In November 2006, escort and masseur Mike Jones alleged that Haggard had paid him to engage in sex with him for three years and had also purchased and used crystal methamphetamine. (link)

(3) Larry Craig: The Larry Craig scandal was an incident that began on June 11, 2007, with the arrest of Larry Craig — who at the time was a Senator from Idaho — for lewd conduct in a men’s restroom at the Minneapolis-St. Paul International Airport. (link)

(4) Bob Allen: Bob Allen … is a former American politician who was a Republican member of the Florida House of Representatives from 2000 until 2007, representing Florida’s 32nd district…

He made headlines in 2007 after being arrested for offering $20 for the opportunity to perform fellatio on an undercover male police officer in the restroom of a public park and was released on bail. (link)

There’s more, but it certainly was a banner time for hypocrisy. Haefeli’s cartoon was done before the Craig and Allen scandals, but he might have been influenced by the Foley or Haggard affairs.

As far as I can tell, courting the gay vote hasn’t caught on as a euphemism for gay sex, or for soliciting gay sex, but it has some potential.

 

6 Responses to “How can I put this?”

  1. arnold zwicky Says:

    Robert Lane Greene on Google+:

    I read it differently – just that “courting the gay vote” – the literal act of making public policy suggestions that would make gays more likely to vote for you – is still considered scandalous by some people. But clicking through and reading that it was published in the Foley-Haggard-Craig (and Sanford) heyday makes your reading make as much sense. I’d never heard “courting the gay vote” used as a solicitation for sex.

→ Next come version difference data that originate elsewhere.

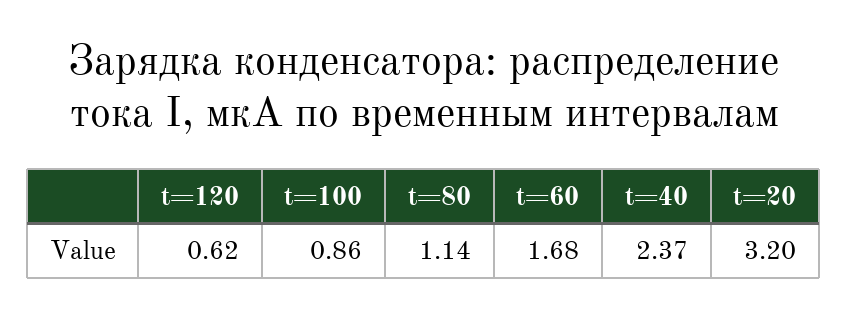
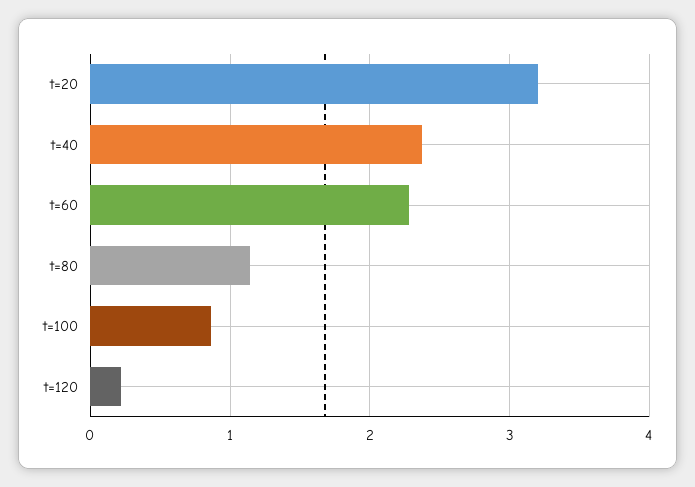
  {
-   "t=120": 0.62,
+   "t=120": 0.2,
    "t=100": 0.86,
    "t=80": 1.14,
-   "t=60": 1.68,
+   "t=60": 2.3,
    "t=40": 2.37,
    "t=20": 3.2
  }

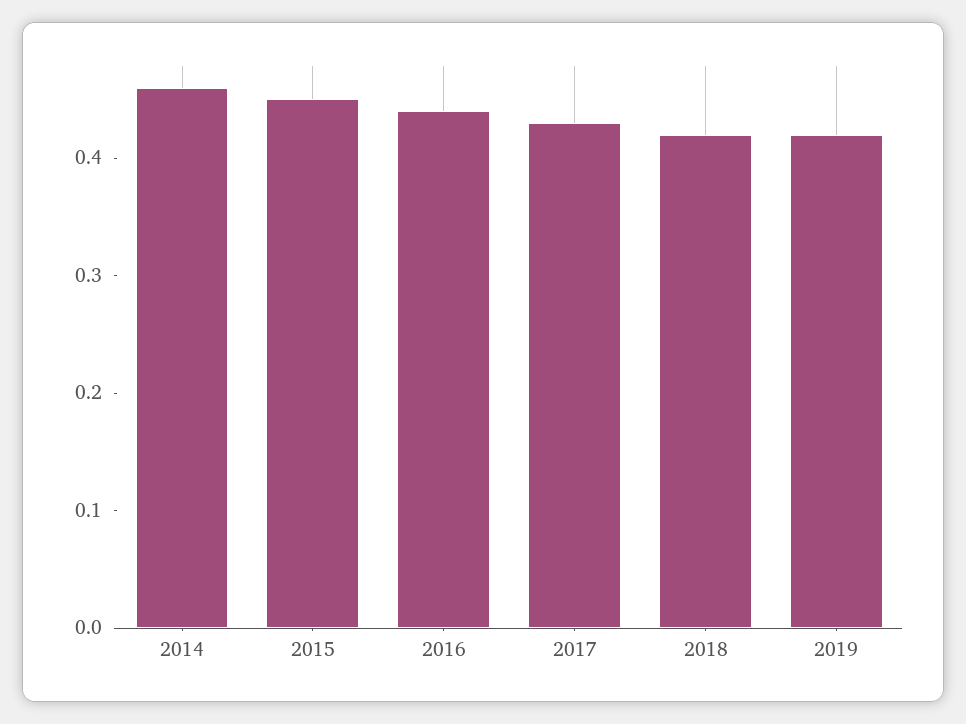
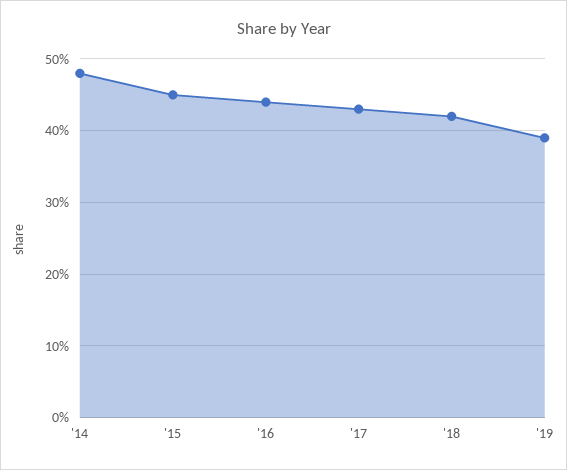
  {
-   "2014": 0.46,
+   "2014": 0.48,
    "2015": 0.45,
    "2016": 0.44,
    "2017": 0.43,
    "2018": 0.42,
-   "2019": 0.42
+   "2019": 0.39
  }

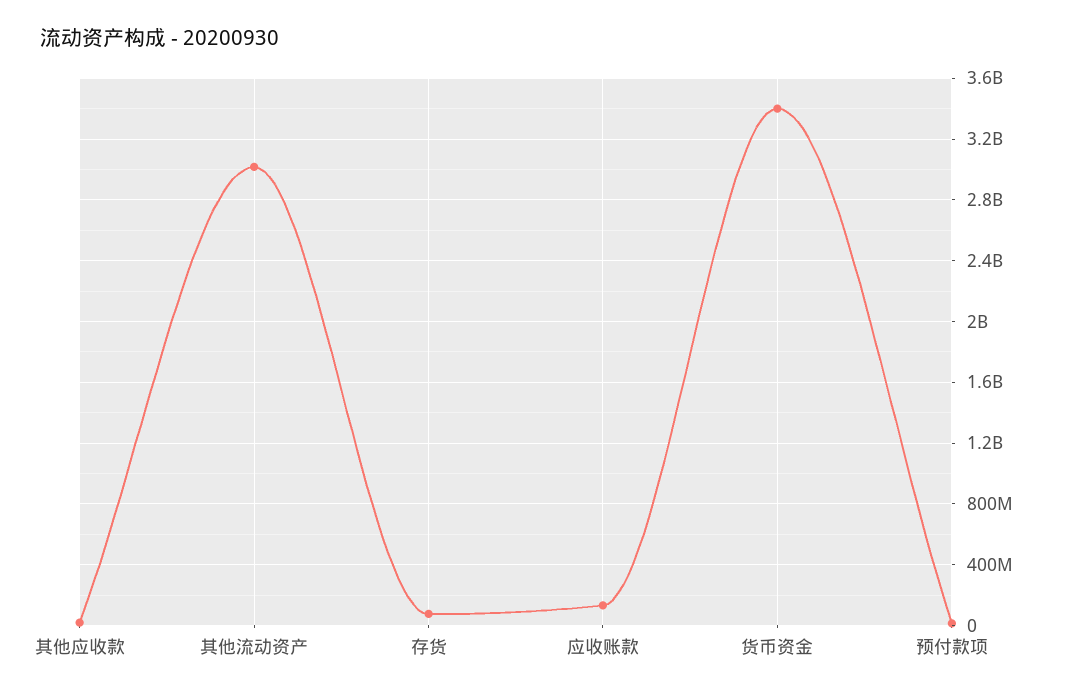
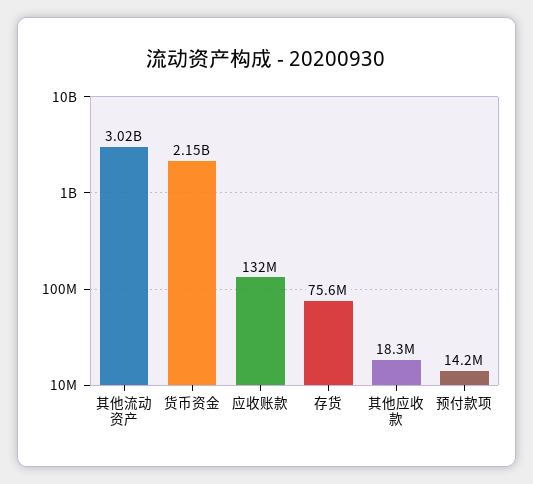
  {
    "其他应收款": 18300000,
    "其他流动资产": 3020000000,
    "存货": 75600000,
    "应收账款": 132000000,
-   "货币资金": 3400000000,
+   "货币资金": 2150000000,
    "预付款项": 14200000
  }

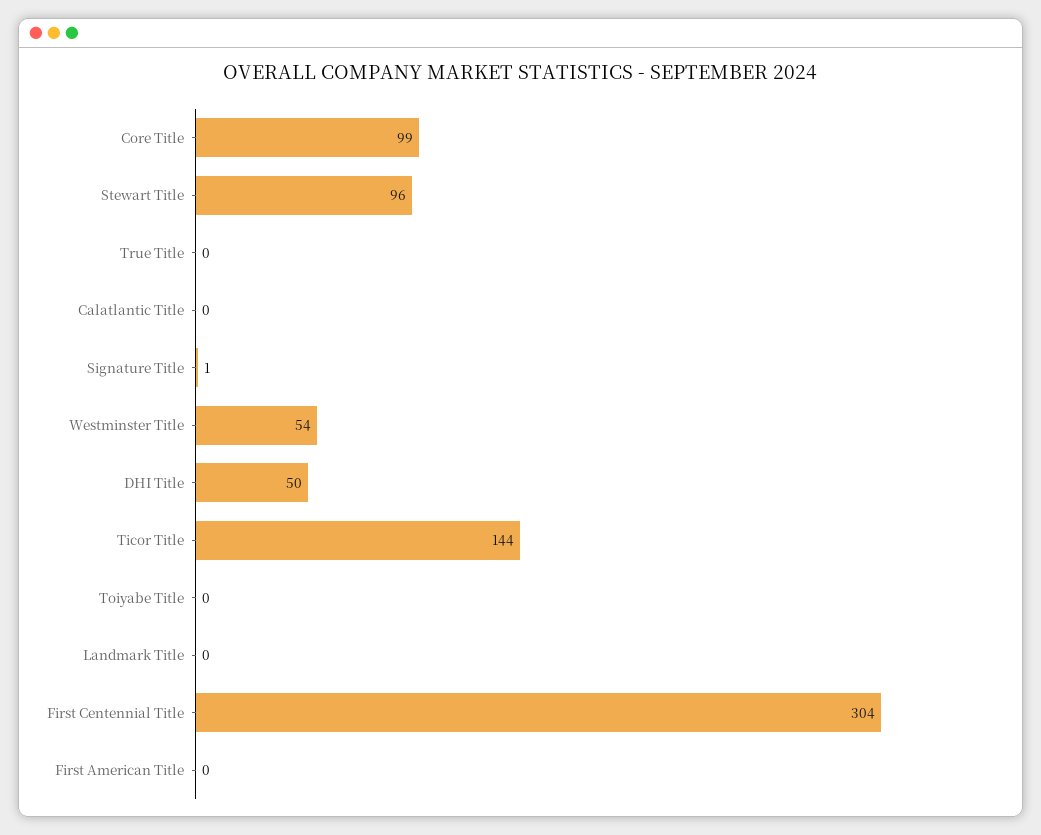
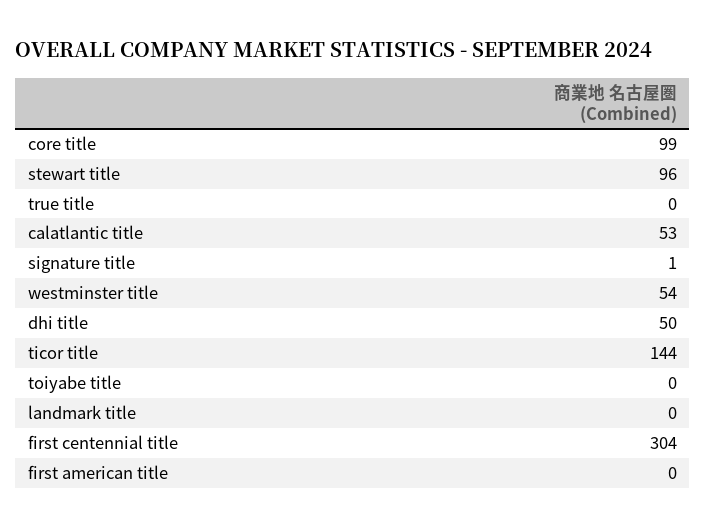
  {
    "Core Title": 99,
    "Stewart Title": 96,
    "True Title": 0,
-   "Calatlantic Title": 0,
+   "Calatlantic Title": 53,
    "Signature Title": 1,
    "Westminster Title": 54,
    "DHI Title": 50,
    "Ticor Title": 144,
    "Toiyabe Title": 0,
    "Landmark Title": 0,
    "First Centennial Title": 304,
    "First American Title": 0
  }

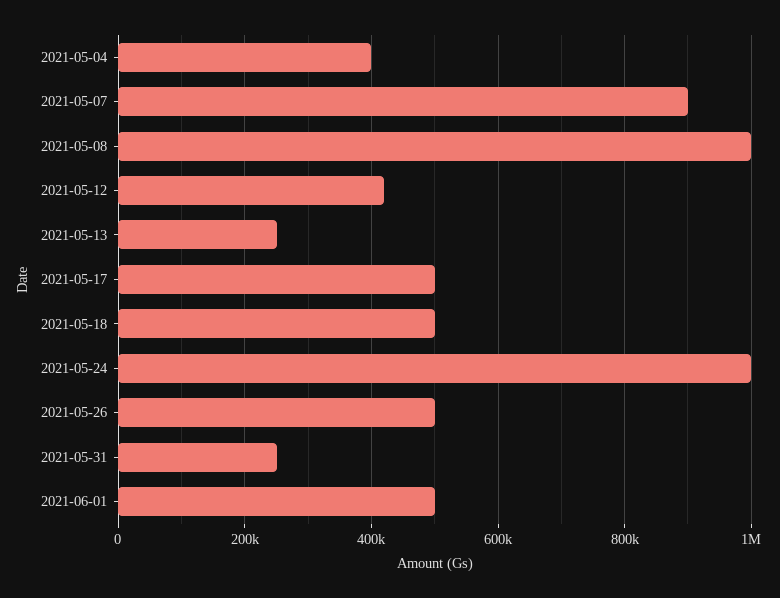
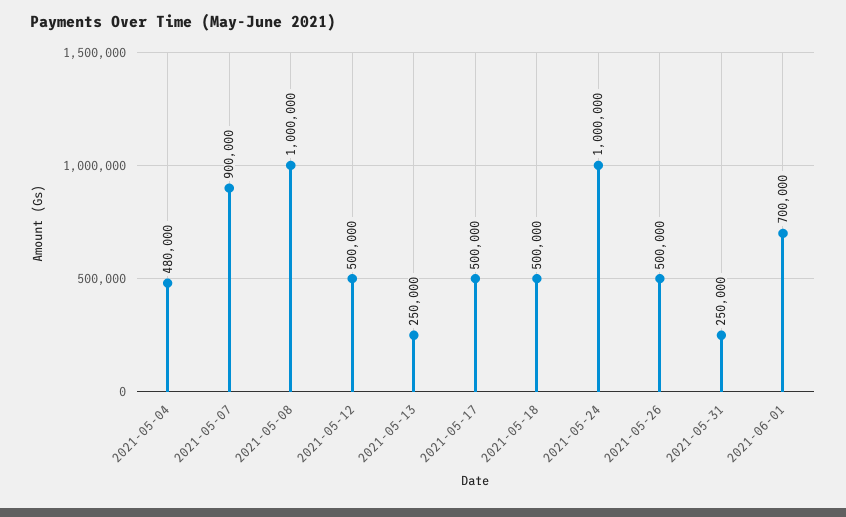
  {
-   "2021-05-04": 400000,
+   "2021-05-04": 480000,
    "2021-05-07": 900000,
    "2021-05-08": 1000000,
-   "2021-05-12": 420000,
+   "2021-05-12": 500000,
    "2021-05-13": 250000,
    "2021-05-17": 500000,
    "2021-05-18": 500000,
    "2021-05-24": 1000000,
    "2021-05-26": 500000,
    "2021-05-31": 250000,
-   "2021-06-01": 500000
+   "2021-06-01": 700000
  }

    My response: You’d like to interpret the comment literally. But then Haefeli would have written “He claims he has you on video courting the gay vote”. Instead, he signals his non-literal intentions through “how can I put this?” and the quotation marks around “courting the gay vote”. [This is independent of the political events going on at the time.]

    The literal interpretation would have been much less interesting, and much less funny — though it probably would still have gotten axed by the New Yorker for being party-political.

    And I wasn’t claiming that Haefeli was quoting — I said I didn’t see that courting the gay vote had gotten any traction yet — only that he was using a template Ving the N.

    • arnold zwicky Says:

      Lane Greene replies:

      Arnold, I thought of it as the aide being (faux-)delicate because the subject is so taboo to so many. As to the faux part, the “how can I put this” when followed by something literal and plain is funny in its own way. I might say to a friend “That shirt is…how can I put this… ugly.”

      I’m sure your interpretation was the right one though. (I re-enter my plea of ignorance of the awesome euphemism “courting the gay vote.”)

      I think we can credit Haefeli with inventing the euphemism. Court is especially nice in this context.

  2. Arne Adolfsen Says:

    I want to gay marry William Haefeli.

  3. arnold zwicky Says:

    From Jeremy Kahn on Google+:

    Never a better time to remind your readers of http://gayhomophobe.com/ (currently at 61 days!).

  4. arnold zwicky Says:

    More from Lane Greene, a report:

    (Michael Berry, Houston right-wing radio host videotaped at a drag show at a gay club and fleeing the scene of an accident, Feb 15.)